WORK TO BE COMPLETED >> Restate word for word the section of the entries that opens at the line containing "Psychomotricien" and closes at the line containing "Computer & Zubehör", both lines kept, pictures dropped.

==== SOURCE MATERIAL

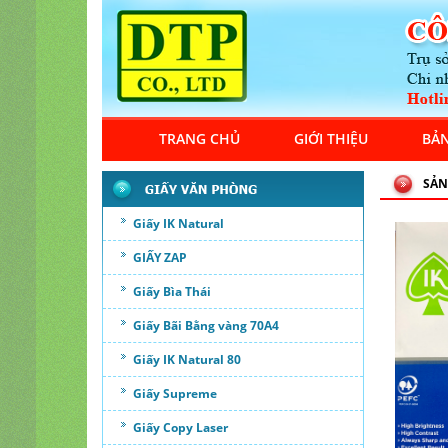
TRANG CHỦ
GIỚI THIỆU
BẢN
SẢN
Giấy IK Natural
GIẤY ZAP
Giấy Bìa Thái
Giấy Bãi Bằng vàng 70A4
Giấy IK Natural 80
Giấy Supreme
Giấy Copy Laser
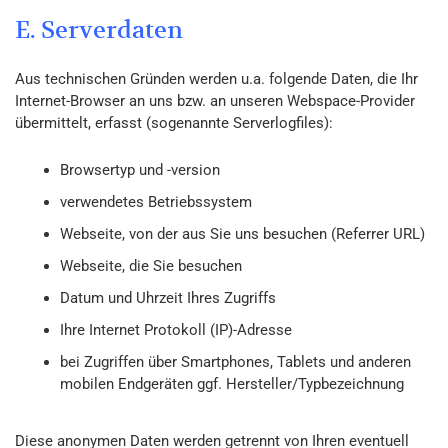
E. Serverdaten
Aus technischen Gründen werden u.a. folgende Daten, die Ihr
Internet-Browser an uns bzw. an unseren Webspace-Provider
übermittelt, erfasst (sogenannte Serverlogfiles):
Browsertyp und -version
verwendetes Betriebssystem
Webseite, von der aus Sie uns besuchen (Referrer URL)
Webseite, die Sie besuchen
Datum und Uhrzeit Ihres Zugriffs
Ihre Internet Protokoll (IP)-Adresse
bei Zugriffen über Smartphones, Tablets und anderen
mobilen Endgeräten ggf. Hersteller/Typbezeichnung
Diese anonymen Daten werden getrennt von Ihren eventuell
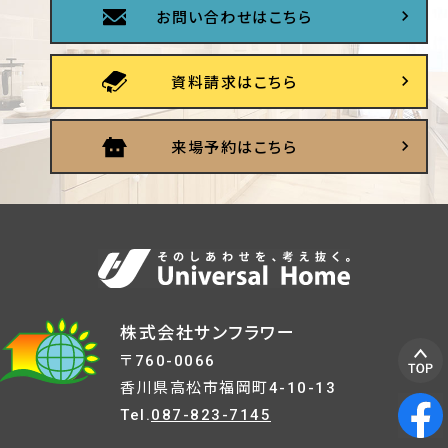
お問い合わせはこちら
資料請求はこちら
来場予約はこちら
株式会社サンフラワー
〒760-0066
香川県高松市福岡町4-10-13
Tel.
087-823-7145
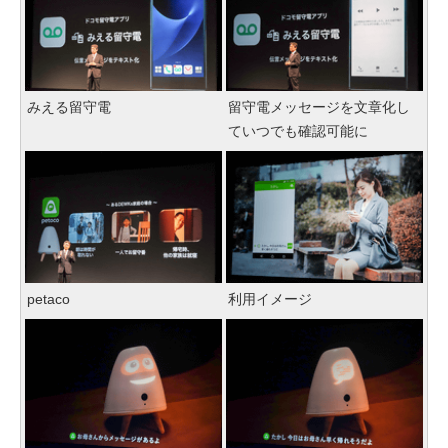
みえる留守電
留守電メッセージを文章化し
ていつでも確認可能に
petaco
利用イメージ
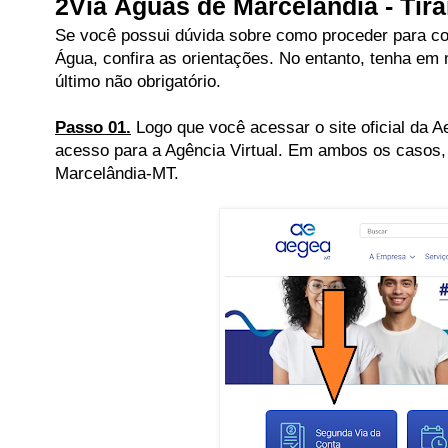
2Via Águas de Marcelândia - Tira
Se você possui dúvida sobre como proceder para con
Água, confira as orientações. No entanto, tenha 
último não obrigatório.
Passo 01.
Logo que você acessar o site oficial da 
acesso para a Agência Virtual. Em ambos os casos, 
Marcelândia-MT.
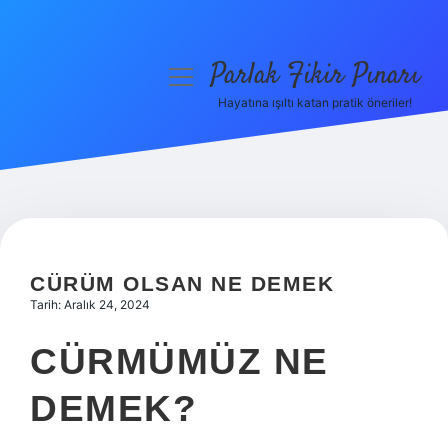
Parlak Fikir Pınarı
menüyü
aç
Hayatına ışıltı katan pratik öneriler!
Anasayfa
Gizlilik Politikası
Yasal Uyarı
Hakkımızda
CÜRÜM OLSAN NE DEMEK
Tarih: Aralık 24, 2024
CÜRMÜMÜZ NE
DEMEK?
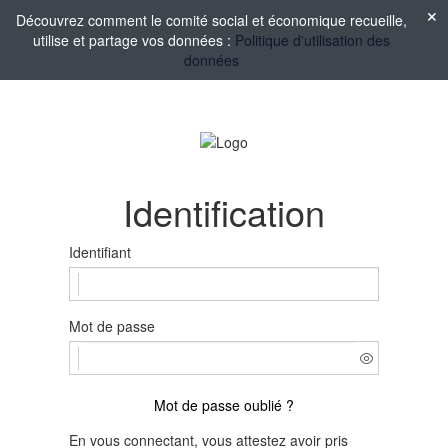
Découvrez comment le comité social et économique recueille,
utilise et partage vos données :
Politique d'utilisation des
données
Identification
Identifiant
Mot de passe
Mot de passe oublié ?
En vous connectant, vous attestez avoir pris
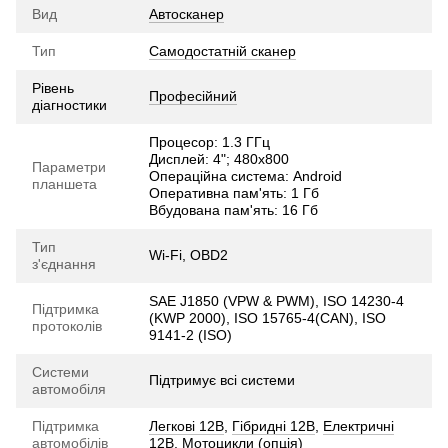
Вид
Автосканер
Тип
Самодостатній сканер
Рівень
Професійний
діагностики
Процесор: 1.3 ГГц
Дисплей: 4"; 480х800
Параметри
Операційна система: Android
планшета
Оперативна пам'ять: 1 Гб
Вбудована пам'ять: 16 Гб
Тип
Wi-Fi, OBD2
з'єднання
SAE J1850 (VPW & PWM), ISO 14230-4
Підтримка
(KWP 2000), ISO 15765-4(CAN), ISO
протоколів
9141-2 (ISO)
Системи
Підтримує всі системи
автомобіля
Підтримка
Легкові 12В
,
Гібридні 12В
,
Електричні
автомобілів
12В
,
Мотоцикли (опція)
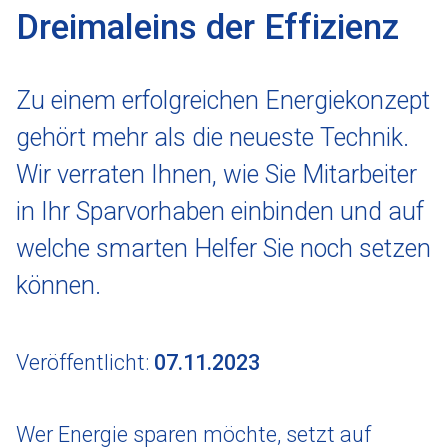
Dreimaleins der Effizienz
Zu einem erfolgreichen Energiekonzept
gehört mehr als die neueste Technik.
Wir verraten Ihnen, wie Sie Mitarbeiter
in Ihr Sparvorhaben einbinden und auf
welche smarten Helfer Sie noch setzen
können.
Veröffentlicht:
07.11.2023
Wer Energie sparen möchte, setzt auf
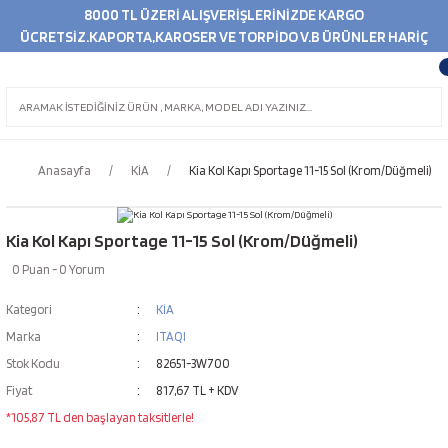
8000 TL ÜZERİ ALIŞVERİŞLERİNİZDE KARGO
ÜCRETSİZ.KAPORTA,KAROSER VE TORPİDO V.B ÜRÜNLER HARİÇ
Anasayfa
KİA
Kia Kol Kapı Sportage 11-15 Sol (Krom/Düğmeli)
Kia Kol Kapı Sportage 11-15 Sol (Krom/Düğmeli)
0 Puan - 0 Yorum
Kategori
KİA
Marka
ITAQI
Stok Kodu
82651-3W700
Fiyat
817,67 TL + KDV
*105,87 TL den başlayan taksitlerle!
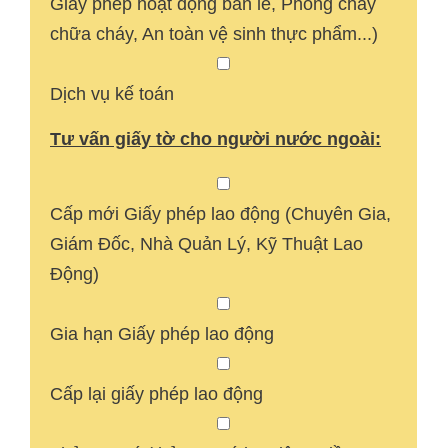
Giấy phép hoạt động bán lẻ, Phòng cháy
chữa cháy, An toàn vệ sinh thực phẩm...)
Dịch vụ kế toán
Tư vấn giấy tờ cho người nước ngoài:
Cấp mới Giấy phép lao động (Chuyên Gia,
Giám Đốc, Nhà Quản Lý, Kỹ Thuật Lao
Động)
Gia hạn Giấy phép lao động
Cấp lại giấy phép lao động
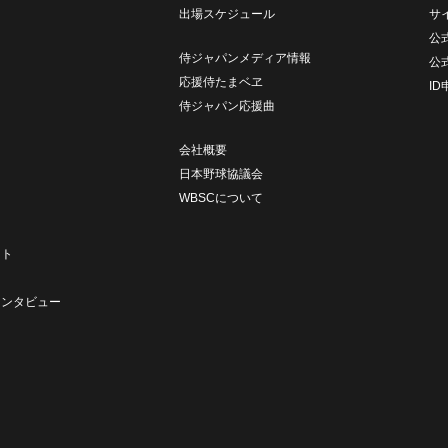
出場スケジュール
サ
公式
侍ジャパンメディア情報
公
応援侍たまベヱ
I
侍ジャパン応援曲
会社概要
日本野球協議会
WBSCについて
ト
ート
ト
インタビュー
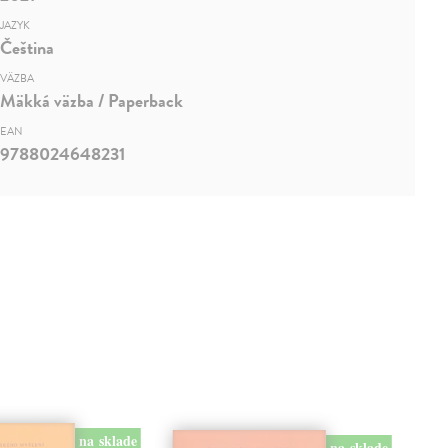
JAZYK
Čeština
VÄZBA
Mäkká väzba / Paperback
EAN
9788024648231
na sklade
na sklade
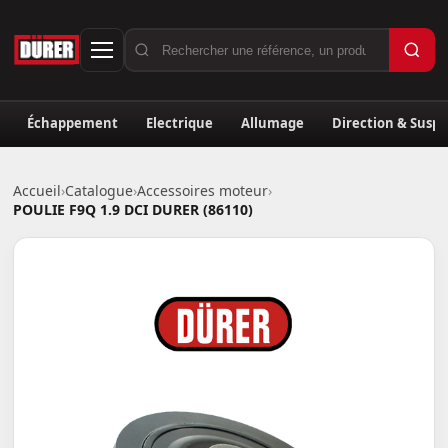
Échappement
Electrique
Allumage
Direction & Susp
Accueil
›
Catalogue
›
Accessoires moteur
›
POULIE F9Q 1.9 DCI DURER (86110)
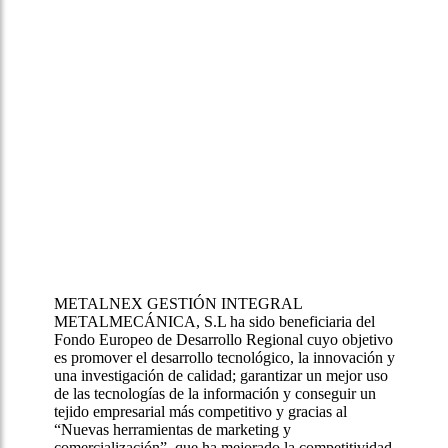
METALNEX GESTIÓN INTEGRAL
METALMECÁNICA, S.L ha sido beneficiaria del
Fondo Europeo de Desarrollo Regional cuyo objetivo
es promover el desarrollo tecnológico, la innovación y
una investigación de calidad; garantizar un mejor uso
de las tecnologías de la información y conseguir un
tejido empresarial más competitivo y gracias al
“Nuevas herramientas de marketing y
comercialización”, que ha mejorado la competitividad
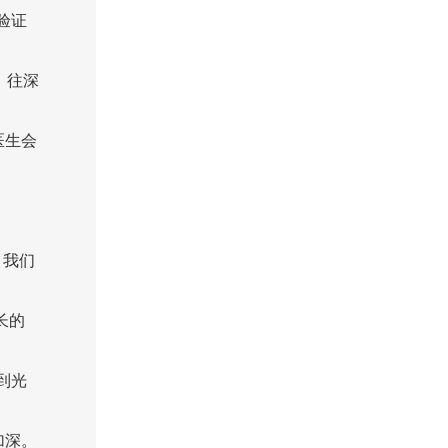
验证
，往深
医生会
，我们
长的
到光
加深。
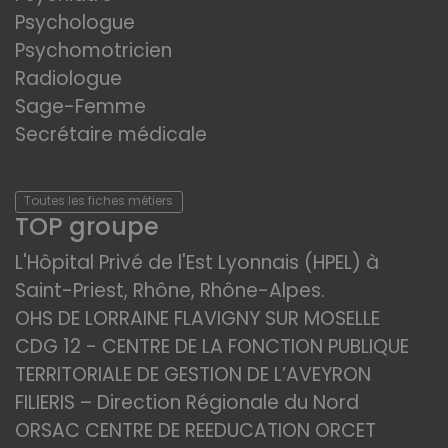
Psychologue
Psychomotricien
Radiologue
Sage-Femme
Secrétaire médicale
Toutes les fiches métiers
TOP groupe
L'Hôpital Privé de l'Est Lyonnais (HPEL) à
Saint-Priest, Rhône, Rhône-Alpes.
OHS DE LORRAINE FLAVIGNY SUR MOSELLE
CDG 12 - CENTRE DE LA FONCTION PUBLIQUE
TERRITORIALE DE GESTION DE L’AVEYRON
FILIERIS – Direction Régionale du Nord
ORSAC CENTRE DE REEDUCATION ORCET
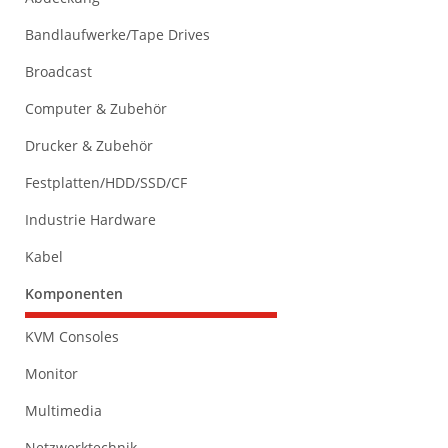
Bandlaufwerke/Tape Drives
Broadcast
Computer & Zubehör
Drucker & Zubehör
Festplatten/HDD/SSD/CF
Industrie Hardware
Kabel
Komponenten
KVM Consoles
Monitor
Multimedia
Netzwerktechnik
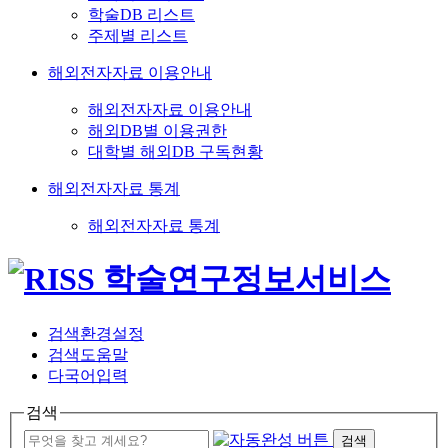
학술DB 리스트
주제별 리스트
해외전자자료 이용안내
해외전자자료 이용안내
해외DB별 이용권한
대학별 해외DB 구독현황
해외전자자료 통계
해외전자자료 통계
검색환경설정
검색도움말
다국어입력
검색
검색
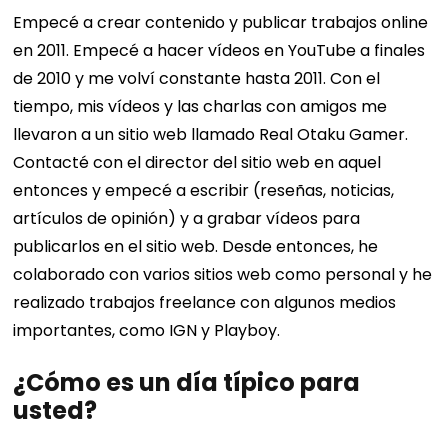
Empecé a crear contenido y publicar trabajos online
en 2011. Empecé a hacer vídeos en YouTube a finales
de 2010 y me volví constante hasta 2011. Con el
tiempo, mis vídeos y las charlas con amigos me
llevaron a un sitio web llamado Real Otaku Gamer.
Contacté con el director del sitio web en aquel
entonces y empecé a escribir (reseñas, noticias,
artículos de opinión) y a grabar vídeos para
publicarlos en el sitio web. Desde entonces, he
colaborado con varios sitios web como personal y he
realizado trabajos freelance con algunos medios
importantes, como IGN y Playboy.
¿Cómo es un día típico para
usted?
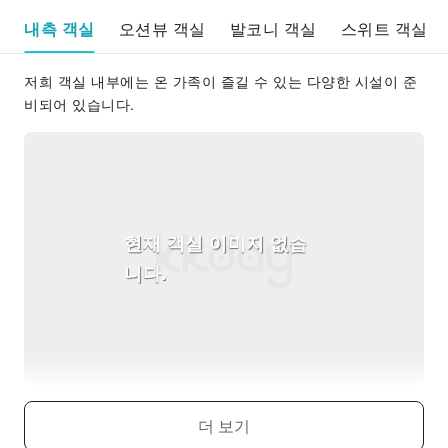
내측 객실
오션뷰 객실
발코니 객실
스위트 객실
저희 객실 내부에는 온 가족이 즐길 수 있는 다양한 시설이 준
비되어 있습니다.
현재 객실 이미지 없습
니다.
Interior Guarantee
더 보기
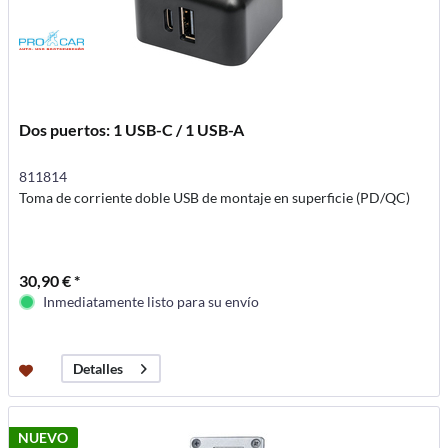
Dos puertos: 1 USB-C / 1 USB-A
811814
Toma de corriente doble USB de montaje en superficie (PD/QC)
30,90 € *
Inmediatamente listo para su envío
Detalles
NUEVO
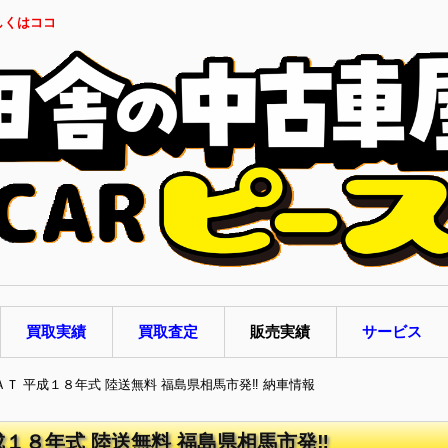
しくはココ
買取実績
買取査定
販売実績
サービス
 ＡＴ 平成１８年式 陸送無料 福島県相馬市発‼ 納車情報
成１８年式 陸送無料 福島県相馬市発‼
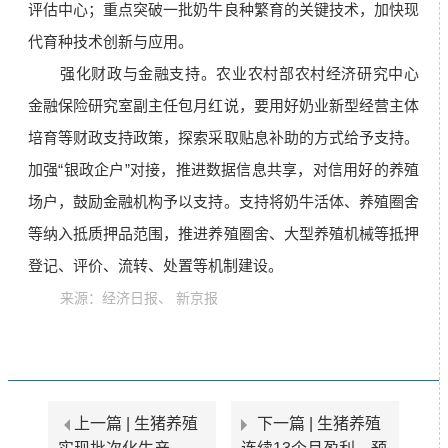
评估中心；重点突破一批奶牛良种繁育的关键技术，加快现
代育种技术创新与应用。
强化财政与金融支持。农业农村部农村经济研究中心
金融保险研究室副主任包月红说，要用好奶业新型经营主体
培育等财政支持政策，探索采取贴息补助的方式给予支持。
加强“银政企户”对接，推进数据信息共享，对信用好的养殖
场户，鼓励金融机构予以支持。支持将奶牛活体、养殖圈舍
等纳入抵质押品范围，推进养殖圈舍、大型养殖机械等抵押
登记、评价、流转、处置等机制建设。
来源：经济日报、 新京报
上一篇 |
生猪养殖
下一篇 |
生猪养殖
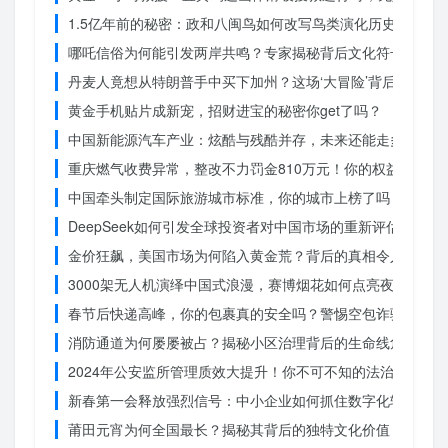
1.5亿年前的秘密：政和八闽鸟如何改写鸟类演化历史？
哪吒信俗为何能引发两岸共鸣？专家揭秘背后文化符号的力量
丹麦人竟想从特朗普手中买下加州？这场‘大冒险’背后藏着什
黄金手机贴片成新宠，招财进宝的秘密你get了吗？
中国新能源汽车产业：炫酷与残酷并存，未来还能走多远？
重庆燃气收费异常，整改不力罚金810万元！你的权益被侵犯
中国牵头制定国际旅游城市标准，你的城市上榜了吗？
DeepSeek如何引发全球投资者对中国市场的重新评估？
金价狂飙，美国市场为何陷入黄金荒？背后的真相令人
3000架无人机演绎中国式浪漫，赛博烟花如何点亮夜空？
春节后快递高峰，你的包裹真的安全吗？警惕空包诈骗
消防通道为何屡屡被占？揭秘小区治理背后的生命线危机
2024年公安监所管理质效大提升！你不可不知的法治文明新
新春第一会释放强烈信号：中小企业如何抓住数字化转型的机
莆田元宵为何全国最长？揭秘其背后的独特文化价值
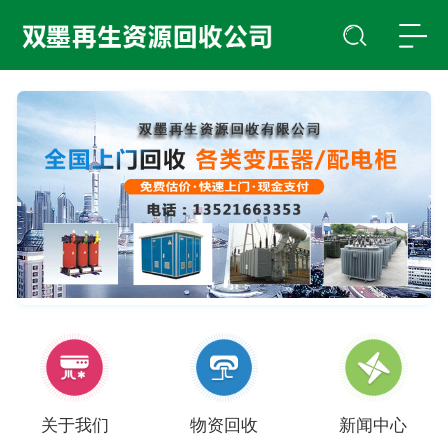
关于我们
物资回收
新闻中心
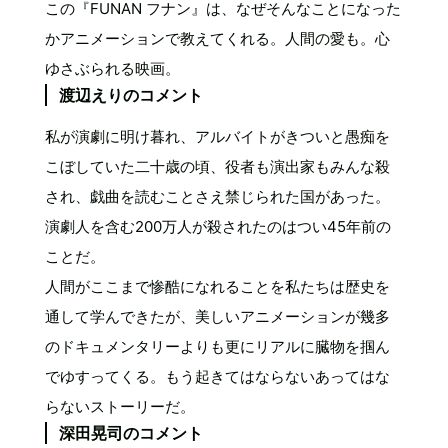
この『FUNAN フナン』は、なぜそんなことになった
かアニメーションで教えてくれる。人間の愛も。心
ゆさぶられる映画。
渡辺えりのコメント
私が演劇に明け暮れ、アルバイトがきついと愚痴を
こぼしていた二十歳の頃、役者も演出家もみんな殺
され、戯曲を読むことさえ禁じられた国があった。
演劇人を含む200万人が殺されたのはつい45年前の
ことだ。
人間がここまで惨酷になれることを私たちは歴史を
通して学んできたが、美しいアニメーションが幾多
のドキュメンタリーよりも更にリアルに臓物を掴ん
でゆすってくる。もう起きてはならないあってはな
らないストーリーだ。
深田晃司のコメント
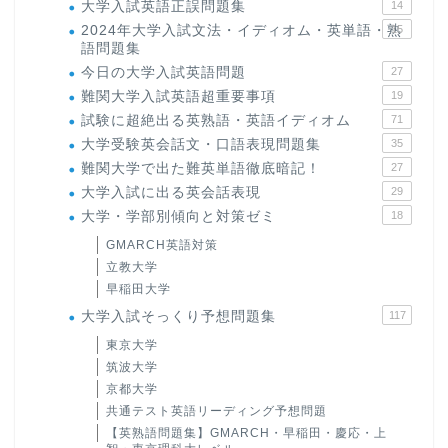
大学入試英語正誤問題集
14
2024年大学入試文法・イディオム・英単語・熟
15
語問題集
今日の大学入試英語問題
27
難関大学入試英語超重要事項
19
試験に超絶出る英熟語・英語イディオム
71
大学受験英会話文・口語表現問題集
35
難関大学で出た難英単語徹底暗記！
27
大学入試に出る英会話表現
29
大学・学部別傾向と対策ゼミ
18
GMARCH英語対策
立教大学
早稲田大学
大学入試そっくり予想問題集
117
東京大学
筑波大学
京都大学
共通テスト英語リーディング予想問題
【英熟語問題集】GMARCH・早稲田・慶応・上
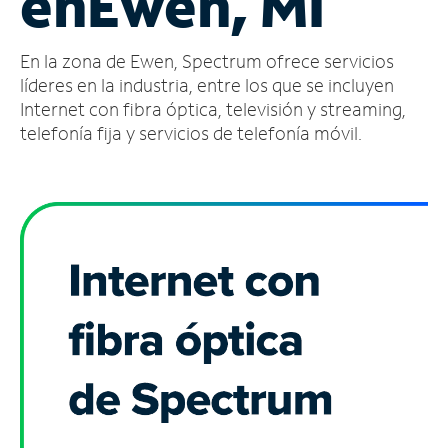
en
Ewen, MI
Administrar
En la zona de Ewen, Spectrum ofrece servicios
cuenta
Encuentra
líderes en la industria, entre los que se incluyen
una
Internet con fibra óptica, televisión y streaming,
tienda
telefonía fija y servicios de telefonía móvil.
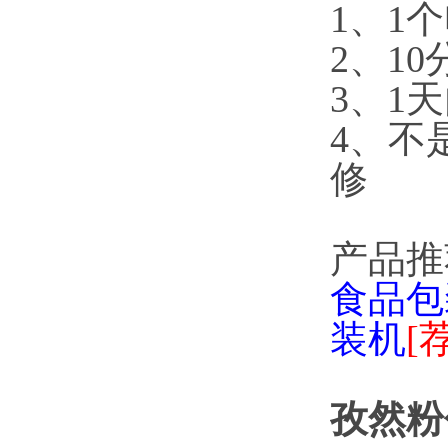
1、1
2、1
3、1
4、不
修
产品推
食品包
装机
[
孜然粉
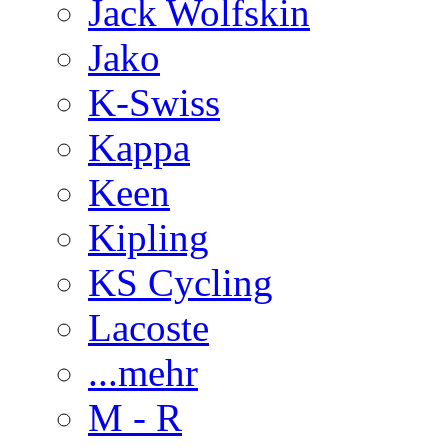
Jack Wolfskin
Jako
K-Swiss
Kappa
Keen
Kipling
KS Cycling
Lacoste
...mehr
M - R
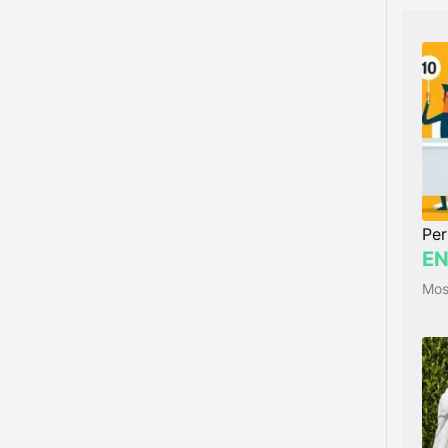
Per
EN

========

TASK SOLUTION >>
Psychomotricien
Radiologue
Sage-Femme
Secrétaire médicale
Toutes les fiches métiers
TOP groupe
L'Hôpital Privé de l'Est Lyonnais (HPEL) à
Saint-Priest, Rhône, Rhône-Alpes.
OHS DE LORRAINE FLAVIGNY SUR MOSELLE
CDG 12 - CENTRE DE LA FONCTION PUBLIQUE
TERRITORIALE DE GESTION DE L’AVEYRON
FILIERIS – Direction Régionale du Nord
ORSAC CENTRE DE REEDUCATION ORCET
Bandlaufwerke/Tape Drives
Broadcast
Computer & Zubehör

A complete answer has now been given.